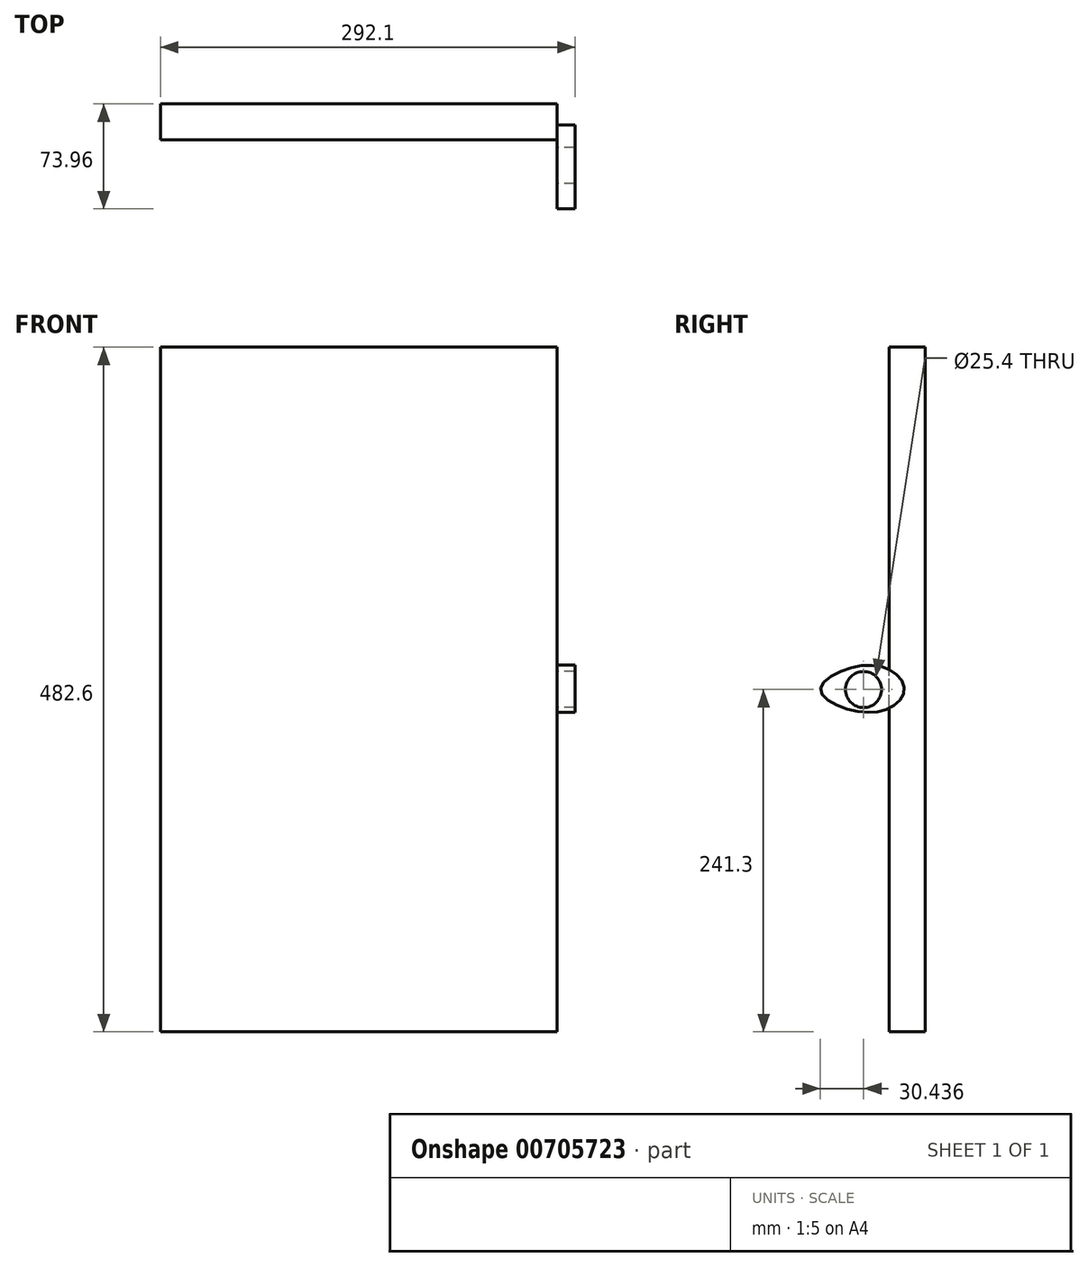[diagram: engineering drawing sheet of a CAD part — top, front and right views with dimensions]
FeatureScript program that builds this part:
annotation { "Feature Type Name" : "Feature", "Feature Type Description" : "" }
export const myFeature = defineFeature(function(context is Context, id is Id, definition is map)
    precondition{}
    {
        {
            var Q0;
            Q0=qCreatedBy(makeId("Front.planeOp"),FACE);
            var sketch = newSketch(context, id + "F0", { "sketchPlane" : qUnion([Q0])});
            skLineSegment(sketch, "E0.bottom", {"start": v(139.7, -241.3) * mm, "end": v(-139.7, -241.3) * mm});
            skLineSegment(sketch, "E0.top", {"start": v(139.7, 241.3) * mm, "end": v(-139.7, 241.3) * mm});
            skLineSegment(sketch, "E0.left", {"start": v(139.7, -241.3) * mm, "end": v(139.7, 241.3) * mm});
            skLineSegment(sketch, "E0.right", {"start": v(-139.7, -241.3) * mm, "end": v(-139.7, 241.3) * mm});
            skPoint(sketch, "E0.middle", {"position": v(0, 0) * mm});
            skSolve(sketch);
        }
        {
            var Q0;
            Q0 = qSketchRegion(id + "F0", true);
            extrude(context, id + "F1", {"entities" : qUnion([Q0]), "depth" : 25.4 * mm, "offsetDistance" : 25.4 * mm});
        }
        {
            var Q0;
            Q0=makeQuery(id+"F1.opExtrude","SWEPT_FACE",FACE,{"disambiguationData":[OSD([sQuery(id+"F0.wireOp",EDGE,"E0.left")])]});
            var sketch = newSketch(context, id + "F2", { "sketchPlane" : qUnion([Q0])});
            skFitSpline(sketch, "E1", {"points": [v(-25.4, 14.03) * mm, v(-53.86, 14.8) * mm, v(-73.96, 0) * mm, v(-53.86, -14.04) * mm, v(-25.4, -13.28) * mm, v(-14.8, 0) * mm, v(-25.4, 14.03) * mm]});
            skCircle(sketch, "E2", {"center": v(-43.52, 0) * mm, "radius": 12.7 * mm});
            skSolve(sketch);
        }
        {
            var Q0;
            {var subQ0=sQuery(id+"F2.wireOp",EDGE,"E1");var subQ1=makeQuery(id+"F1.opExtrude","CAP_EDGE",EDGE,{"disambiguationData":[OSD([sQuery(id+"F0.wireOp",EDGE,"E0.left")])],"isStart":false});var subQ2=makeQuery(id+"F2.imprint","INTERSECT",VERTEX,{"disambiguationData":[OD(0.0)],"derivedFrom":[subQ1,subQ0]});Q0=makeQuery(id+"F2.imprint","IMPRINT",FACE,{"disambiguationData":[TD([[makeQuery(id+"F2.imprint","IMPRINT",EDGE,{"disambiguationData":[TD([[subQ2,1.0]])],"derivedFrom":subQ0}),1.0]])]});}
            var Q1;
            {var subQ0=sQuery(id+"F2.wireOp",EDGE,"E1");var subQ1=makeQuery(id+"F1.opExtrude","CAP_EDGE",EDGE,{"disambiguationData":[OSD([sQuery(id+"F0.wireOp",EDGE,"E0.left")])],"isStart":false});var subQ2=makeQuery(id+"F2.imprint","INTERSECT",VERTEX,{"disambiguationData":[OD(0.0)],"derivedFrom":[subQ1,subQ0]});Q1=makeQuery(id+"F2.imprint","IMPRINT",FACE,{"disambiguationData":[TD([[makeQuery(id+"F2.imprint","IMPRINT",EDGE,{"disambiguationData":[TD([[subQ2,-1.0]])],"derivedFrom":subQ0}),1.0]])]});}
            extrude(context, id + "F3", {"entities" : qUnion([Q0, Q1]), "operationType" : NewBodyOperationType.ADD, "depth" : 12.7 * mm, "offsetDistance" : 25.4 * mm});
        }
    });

**OBJECTIVE:** Identify every line of the records that contains the string "FACE", and copy each of those lines.

**CORRECT ANSWER:**
            Q0=qCreatedBy(makeId("Front.planeOp"),FACE);
            Q0=makeQuery(id+"F1.opExtrude","SWEPT_FACE",FACE,{"disambiguationData":[OSD([sQuery(id+"F0.wireOp",EDGE,"E0.left")])]});
            {var subQ0=sQuery(id+"F2.wireOp",EDGE,"E1");var subQ1=makeQuery(id+"F1.opExtrude","CAP_EDGE",EDGE,{"disambiguationData":[OSD([sQuery(id+"F0.wireOp",EDGE,"E0.left")])],"isStart":false});var subQ2=makeQuery(id+"F2.imprint","INTERSECT",VERTEX,{"disambiguationData":[OD(0.0)],"derivedFrom":[subQ1,subQ0]});Q0=makeQuery(id+"F2.imprint","IMPRINT",FACE,{"disambiguationData":[TD([[makeQuery(id+"F2.imprint","IMPRINT",EDGE,{"disambiguationData":[TD([[subQ2,1.0]])],"derivedFrom":subQ0}),1.0]])]});}
            {var subQ0=sQuery(id+"F2.wireOp",EDGE,"E1");var subQ1=makeQuery(id+"F1.opExtrude","CAP_EDGE",EDGE,{"disambiguationData":[OSD([sQuery(id+"F0.wireOp",EDGE,"E0.left")])],"isStart":false});var subQ2=makeQuery(id+"F2.imprint","INTERSECT",VERTEX,{"disambiguationData":[OD(0.0)],"derivedFrom":[subQ1,subQ0]});Q1=makeQuery(id+"F2.imprint","IMPRINT",FACE,{"disambiguationData":[TD([[makeQuery(id+"F2.imprint","IMPRINT",EDGE,{"disambiguationData":[TD([[subQ2,-1.0]])],"derivedFrom":subQ0}),1.0]])]});}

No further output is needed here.